A committee of dedicated Chamber volunteers is offering a series of fascinating public workshops to help raise awareness on what it takes to be a "Smart Community."
- story by LB Kovac
Allison Anderson is a founder and one of the architects behind unabridged Architecture; she was also the first LEEDs-accredited professional in the entire state of Mississippi (LEEDS - Leadership in Energy and Environmental Design - is a nationally recognized design standard).
Her portfolio ranges from small-scale residential remodels to macro commercial redevelopments, but much of her practice incorporates her community-driven approach.
Anderson’s been a member of the Hancock County Chamber of Commerce Greenways and Scenic Byways Committee for more than twenty-three years and has a long history of volunteerism and advocacy in the county.
“[As a city], you might want to be big enough to support a community college. How big is that?” she asks. “What does that town look like?”
Anderson’s eye for the bigger picture led her to develop “Smart Communities,” a series of lectures sponsored by the committee and spanning the year that highlights the powers shaping today’s communities. Anderson said, “The point of the conversations is to educate people on these ideas and open up the conversation to a larger group of people.”
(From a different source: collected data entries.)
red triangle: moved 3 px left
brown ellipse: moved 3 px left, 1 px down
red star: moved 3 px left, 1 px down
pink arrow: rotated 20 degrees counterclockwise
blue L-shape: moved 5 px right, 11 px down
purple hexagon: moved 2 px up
The first lecture, given by leading economic development specialist Knox Ross, asked what communities could do to grow smarter. Some of the advice Ross gave might seem obvious, such as investing in local businesses, having a distinctive character and considering the role every individual plays in the community. But maybe less obvious? Moving your business a few blocks over.
“Good communities have to have these dense urban cores,” said Anderson. These cores help support small businesses, restaurants, culture, and a city’s night life, but they are often not ideal spaces for a new business. At some point, she said, “We have to look at places where our community can support new development.”
And, we have to think about the painful possibility of disaster. Much of the Mississippi coast is located on a 100-year flood plain. Anderson said, “Every home in our area has a 1-in-4 chance of flooding over the life of a mortgage.”
Rather than implementing the costly services necessary to support people in emergencies, communities need to consider retreating from the areas at the most risk.
“Katrina was a watershed moment for us,” said Anderson. Unabridged had just finished two projects before the hurricane and only one survived. “The guesthouse we had just finished was completely erased. It didn’t make it a month. And it was built to the same code as our office. A few blocks distance was really the only difference.”
The next lecture, given by Anderson Kim Architecture & Urban Design principal designer R. John Anderson on February 16, focuses on the mathematics of city planning. He specializes in urban strategy and will help explain why two businesses only a few miles apart can pay wildly different property taxes.
Other lectures planned for the year include a presentation by the Stennis Institute, a discussion on urban waterways, and a presentation by Mississippi Power on smart ways to incorporate power in communities.
Many aspects of “smart communities” will be explored at the series, which are all scheduled to take place at the Bay St. Louis Library. You can find updates on topics and lecture times at the Hancock County Chamber of Commerce website.
“There are a wide range of opinions about the right way to design, the right direction for our community,” said Anderson. “We want to take the temperature of the people. This is a chance for everyone to become part of the conversation.”